I'm trying to solve the following problem:

Calculate the area of a section bounded by a curve $y=x^2+4x+9$ and two tangents in points: $x_1=-3$ and $x_2=0$.

I calculated the equations of the two tangents and I got that $y_1=-2x+0$ and $y_2=4x+9$.

Now I was able to draw the graph. But the question is, how to I calculate the area? I can take the integral

$\int_{-3}^{0} x^2+4x+9$, however, that would be the area of everything under the curve, not just the area of the section bounded by the two tangents.

How do I calculate the area of just the section?

Thanks

Answer 1

Those two tangent lines meet at $\left(-\frac32,3\right)$. So, in order to determine the area bounded by the graph and the two tangent lines. The tangent line corresponding to $x_1$ is $y=-2x$, whereas the tangent line corresponding to $x_2$ is $y=4x+9$.

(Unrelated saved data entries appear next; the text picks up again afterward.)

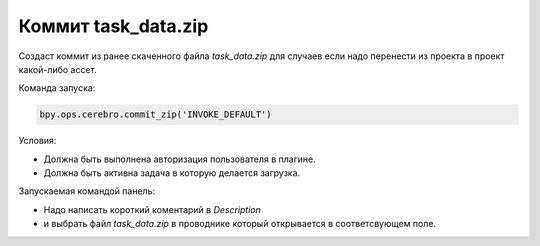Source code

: .. _commit-zip-page:

Коммит task_data.zip
=======================

Создаст коммит из ранее скаченного файла *task_data.zip* для случаев если надо перенести из проекта в проект какой-либо ассет.

Команда запуска:

.. code-block::

   bpy.ops.cerebro.commit_zip('INVOKE_DEFAULT')


Условия:

* Должна быть выполнена авторизация пользователя в плагине.
* Должна быть активна задача в которую делается загрузка.

Запускаемая командой панель:

.. image:: ../../_static/images/commit_zip.png


* Надо написать короткий коментарий в *Description* 
* и выбрать файл *task_data.zip* в проводнике который открывается в соответсвующем поле.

So, all you have to do is to compute$$\int_{-3}^{-3/2}\overbrace{x^2+4x+9-(-2x)}^{\phantom{(x+3)^2}=(x+3)^2}\,\mathrm dx+\int_{-3/2}^0\overbrace{x^2+4x+9-(4x+9)}^{\phantom{x^2}=x^2}\,\mathrm dx.$$Each integral is equal to $\frac98$, and therefore your area is equal to $\frac94$.

Answer 2

Now, calculate $$2\int\limits_{-\frac{3}{2}}^{0}(x^2+4x+9-(4x+9))dx.$$

Answer 3

For calculation of area shift your x axis at y=3 Hence area will be area enclosed between parabola and , x=-3,x=0 and y=3 . From this substract area between tangents and y=3. Hence Required area is $$\int_{-3}^{0} (x^2+4x+6)dx -\frac{27}{4}$$ $$=33-\frac{27}{4}=\frac{105}{4}$$

Answer 4

There are many ways to find the area $[AED]$ in question, for example, we can use a bit of geometry:

\begin{align} [AED]&=[ABCD]-[ABC]-[DEC] . \end{align}

The equations of the tangent lines are \begin{align} f_1(x)&=f'(x_1)(x-x_1)+f(x_1) ,\\ f_2(x)&=f'(x_2)(x-x_2)+f(x_2) . \end{align}

So, given that

\begin{align} f'(x)&=2\,x+4 , \end{align}

we have

\begin{align} f_1(x)&=-2 x ,\\ f_2(x)&=4\,x + 9 , \end{align}

and we can find the coordinates of the corresponding points \begin{align} A&=(-3,6) ,\quad B=(-3,0) ,\quad C=(0,0) ,\quad D=(0,9) ,\quad E=(-\tfrac32,3) . \end{align}

Then corresponding areas are

\begin{align} [AED]&= \int_{x_1}^{x2} f(x)\,dx = \int_{-3}^{0} x^2+4\,x+9 \,dx =\left. \tfrac13\,x^3+2\,x^2+9\,x\right|_{x=-3}^{x=0} =18 ,\\ [ABC]&=\tfrac12\,|BC|\cdot|AC| =\tfrac12\cdot 3\cdot 6 =9 ,\\ [DEC]&= \tfrac12\,|CD|\cdot|E_x|= \tfrac12\,9\cdot\tfrac32= \tfrac{27}4 ,\\ [AED]&=18-9-\tfrac{27}4 =\tfrac94 . \end{align}